#### PROBLEMS AND TASKS
- a) In the passage on OPEC oil prices, reproduce the text word for word, starting with "For most of" and going on through "on OPEC oil.".
- b) Summarize the passage on OPEC oil prices in three sentences.

#### TEXT UNDER STUDY
┄┄┄┄┄┄

For most of the 1970s the 13 countries that make up the OPEC oil-exporting group were able to control the market and to fix prices for a simple reason: They owned most of the world’s known supplies of oil. Over time, though, OPEC’s high dictated prices encouraged other countries to get into the game and to produce oil in quantities sufficient to erode OPEC’s control. Well and good. The trouble is that if oil prices now start to decline steeply the economic incentives to search for new oil or to develop alternative forms of energy will diminish as well. As that happens, OPEC should be able to reassert its importance, and the world is once more likely to find itself uneasily dependent on OPEC oil.

For now, though, cheaper oil prices loom, with or without OPEC’s approval. At its weekend meeting in Vienna the cartel again averted its face from market realities and left its official pricing policies unchanged. But that sham counts for nothing. Already three-fourths of OPEC’s greatly reduced oil output is being sold or bartered at less than official prices, under the steady pressure of price reductions by non-OPEC oil exporters. As prices fall, the economies of some oil producers--among them Nigeria, Mexico and Venezuela--seem destined to be beat up even more. Most of the world, though, will gain. If continued prudence in oil consumption is demonstrated even as prices drop, that gain could be made to last longer than the experts now foresee.

┄┄┄┄┄┄

#### DATA

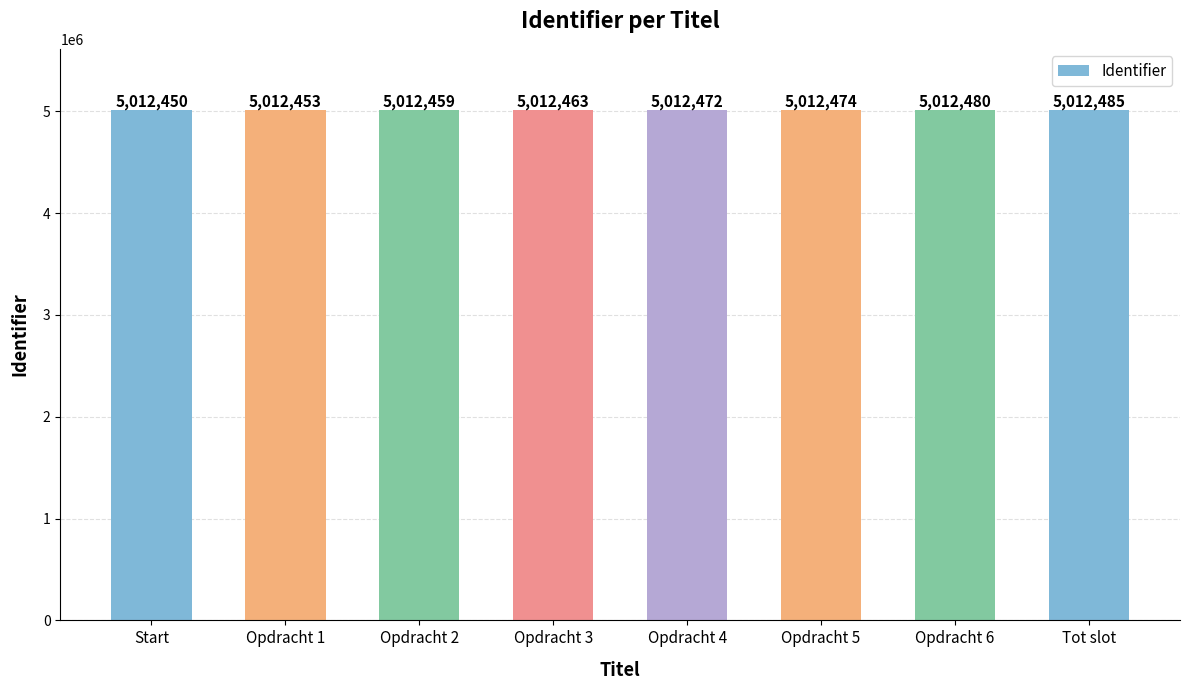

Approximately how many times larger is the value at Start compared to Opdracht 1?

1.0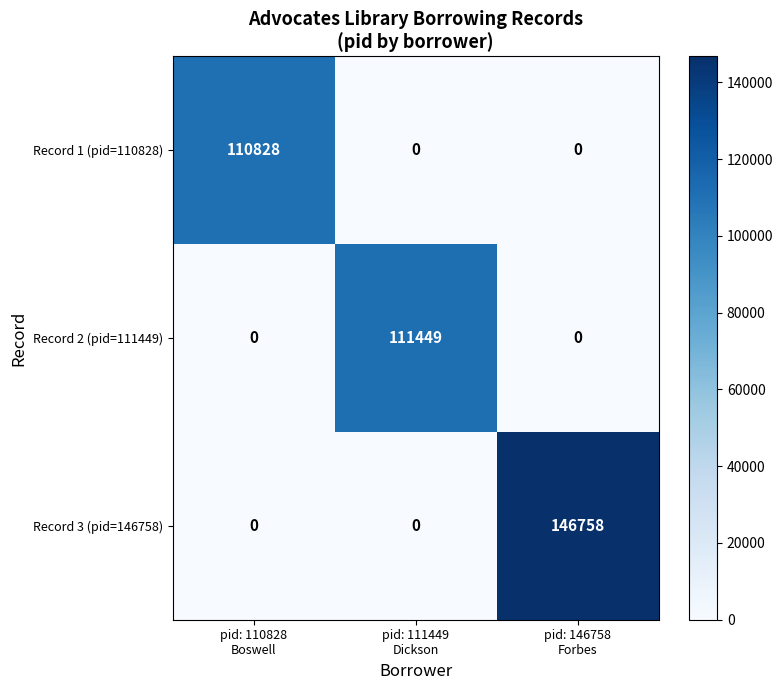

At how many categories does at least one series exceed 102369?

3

┄┄┄┄┄┄

#### ANSWERS FOR EACH ITEM
- a)
For most of the 1970s the 13 countries that make up the OPEC oil-exporting group were able to control the market and to fix prices for a simple reason: They owned most of the world’s known supplies of oil. Over time, though, OPEC’s high dictated prices encouraged other countries to get into the game and to produce oil in quantities sufficient to erode OPEC’s control. Well and good. The trouble is that if oil prices now start to decline steeply the economic incentives to search for new oil or to develop alternative forms of energy will diminish as well. As that happens, OPEC should be able to reassert its importance, and the world is once more likely to find itself uneasily dependent on OPEC oil.

- b) For most of the 1970s, OPEC controlled the oil market and fixed prices because it owned most of the world's known oil supplies, but its high prices led other countries to produce enough oil to erode that control. If prices now fall steeply, the incentive to find new oil or develop alternative energy will weaken, and the world may again become uneasily dependent on OPEC oil. Cheaper oil is coming regardless of OPEC's official pricing, since most of its output already sells below those prices; that will hurt producers such as Nigeria, Mexico and Venezuela but benefit most of the world.